● **What is being asked**
What you return should be the complete listing, unchanged, with no pictures in it.

● **Recorded information**
------------------------------

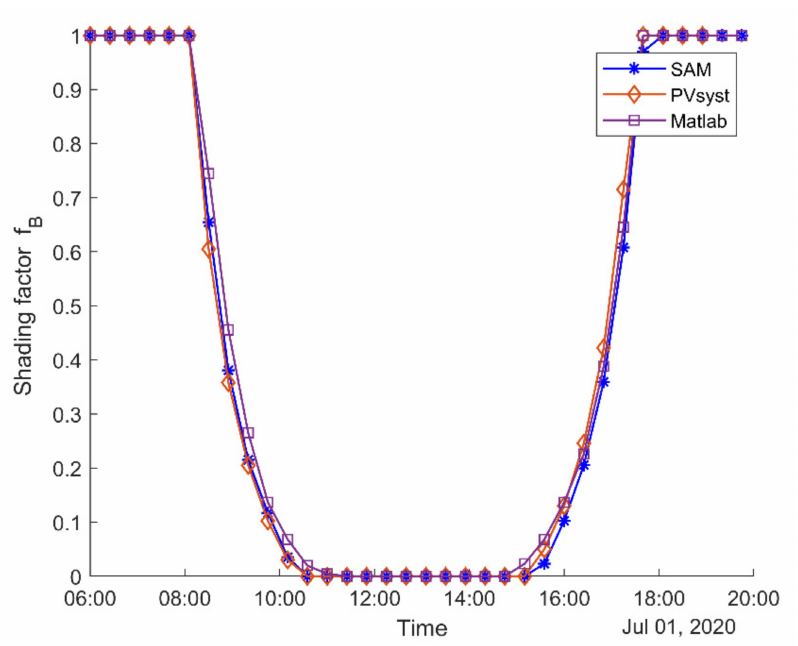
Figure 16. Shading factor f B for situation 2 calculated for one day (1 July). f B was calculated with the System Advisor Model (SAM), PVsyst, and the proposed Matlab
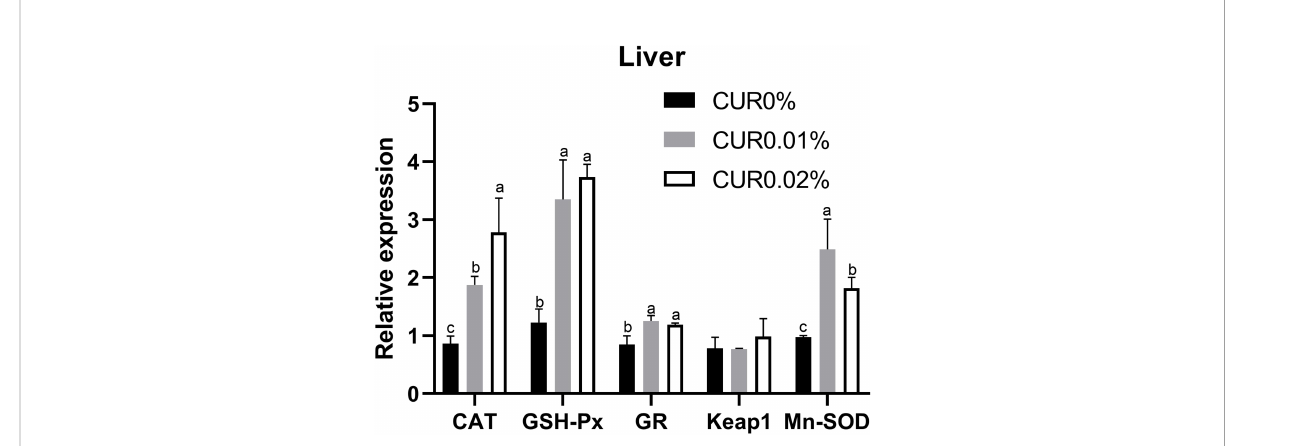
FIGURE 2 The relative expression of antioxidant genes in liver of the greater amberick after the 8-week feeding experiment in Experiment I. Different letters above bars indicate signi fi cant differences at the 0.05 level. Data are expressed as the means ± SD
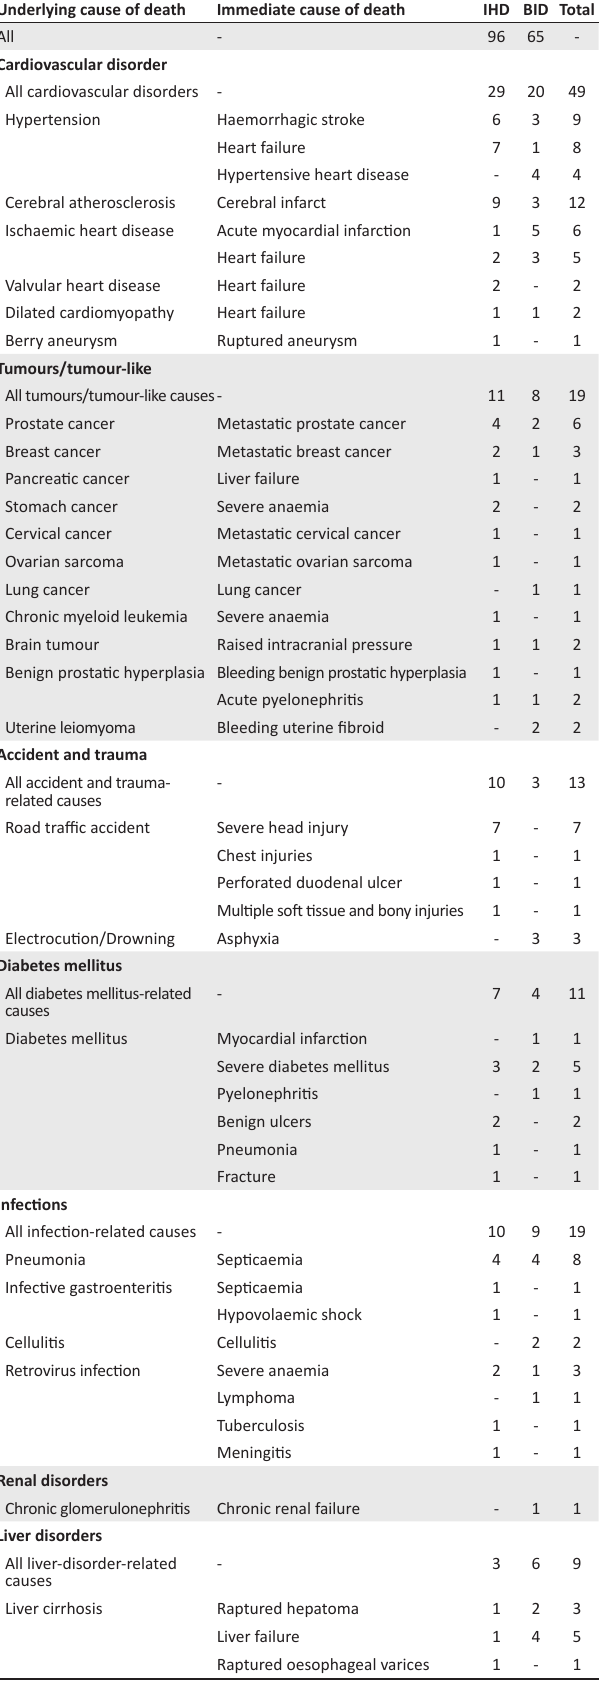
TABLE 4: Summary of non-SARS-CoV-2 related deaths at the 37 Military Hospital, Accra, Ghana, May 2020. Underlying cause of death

------------------------------

● **Solution for this exercise**
Figure 16. Shading factor f B for situation 2 calculated for one day (1 July). f B was calculated with the System Advisor Model (SAM), PVsyst, and the proposed Matlab
FIGURE 2 The relative expression of antioxidant genes in liver of the greater amberick after the 8-week feeding experiment in Experiment I. Different letters above bars indicate signi fi cant differences at the 0.05 level. Data are expressed as the means ± SD
TABLE 4: Summary of non-SARS-CoV-2 related deaths at the 37 Military Hospital, Accra, Ghana, May 2020. Underlying cause of death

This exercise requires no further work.